One crappy pair of underwear, fraying at the seams. One sock.

She was missing every piece of clothing that she'd worn in the last two weeks. Every piece that she actually wanted to wear.

"No!" She yelled it into the washer, where it echoed back at her, and slumped back down, then kicked the washer violently in the dent made by all the other disappointed students before her. She couldn't breathe. She had some other clothes - a few - but they were last-choice clothes, oh-my-God-wouldn't-be-caught-dead clothes. Pants that were too short and made her look like a hick, shirts that were too big and too stupid, and made her look like her mom had picked them out. And she had.

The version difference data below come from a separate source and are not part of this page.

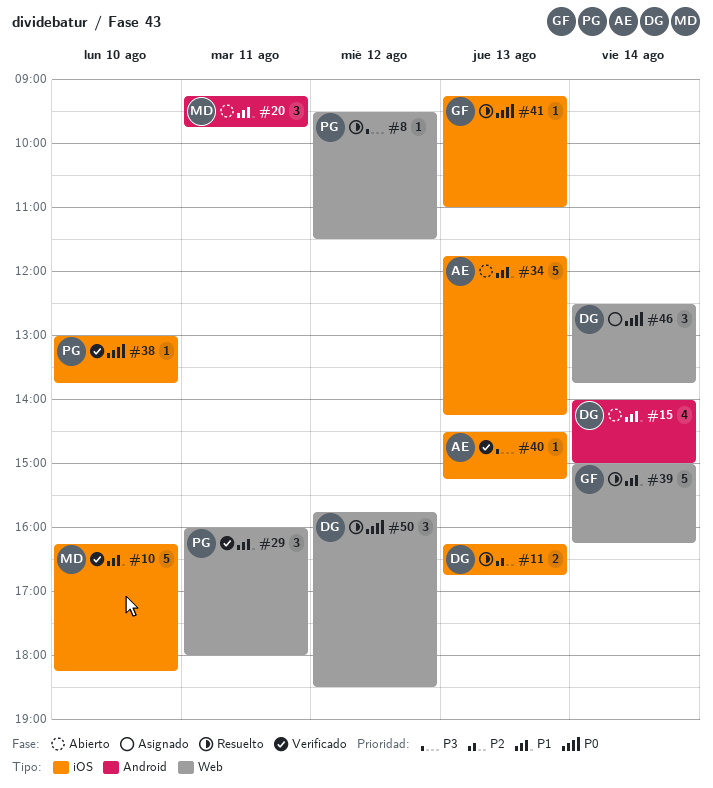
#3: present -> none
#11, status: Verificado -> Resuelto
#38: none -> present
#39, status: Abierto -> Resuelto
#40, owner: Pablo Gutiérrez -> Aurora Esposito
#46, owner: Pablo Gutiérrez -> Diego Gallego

Claire had about three hundred dollars left to last her for, well, months, after the latest round of calling out for pizza and buying yet another book for Professor Clueless Euliss, who didn't seem to have figured out yet what subject he was teaching.

She supposed she could find some clothes, if she looked around, that wouldn't totally blow her entire budget. After all, downtown Morganville, Texas, was the thrift shop capital of the world. Assuming she could find anything she could stand to wear.

Mom said this would happen, she thought. I just have to think. Keep my cool.

Claire threw herself into an orange plastic chair, dumped her backpack on the scratched linoleum, and put her head in her hands. Her face felt hot, and she was shaking, and she knew, just knew, that she was going to cry. Cry like the baby they all said she was, too young to be here, too young to be away from Mommy.

It sucked to be smart, because this was where it got you.

She gulped deep, damp breaths and sat back, willing herself not to bawl (because they'd hear), and wondered if she could call Mom and Dad for an extension on her allowance, or use the credit card that was "just for emergencies."

Then she saw the note. Not so much "note" as graffiti, but it was addressed to her, on the painted cinder-block wall above the machines.

DEAR DORK, it read, WE FOUND TRASH IN THE MACHINES AND THREW IT DOWN THE CHUTE. IF YOU WANT IT, DIVE FOR IT.

"Shit," she breathed, and had to blink back tears again, for an entirely different reason. Blind, stupid rage.

Anabelle. Well, Anabelle and the Minions, anyway. Why was it the hot mean girls always ran in packs, like hyenas? And why, with all the shimmery hair and long tanned legs and more of Daddy's money than Daddy's accountants, did they have to focus on her?

No, she knew the answer to that.

She'd made Anabelle look stupid in front of her friends, and some hot upperclassmen. Not that it had been all that hard; she'd just been walking by, heard Anabelle saying that World War II had been "that dumbass Chinese war thing."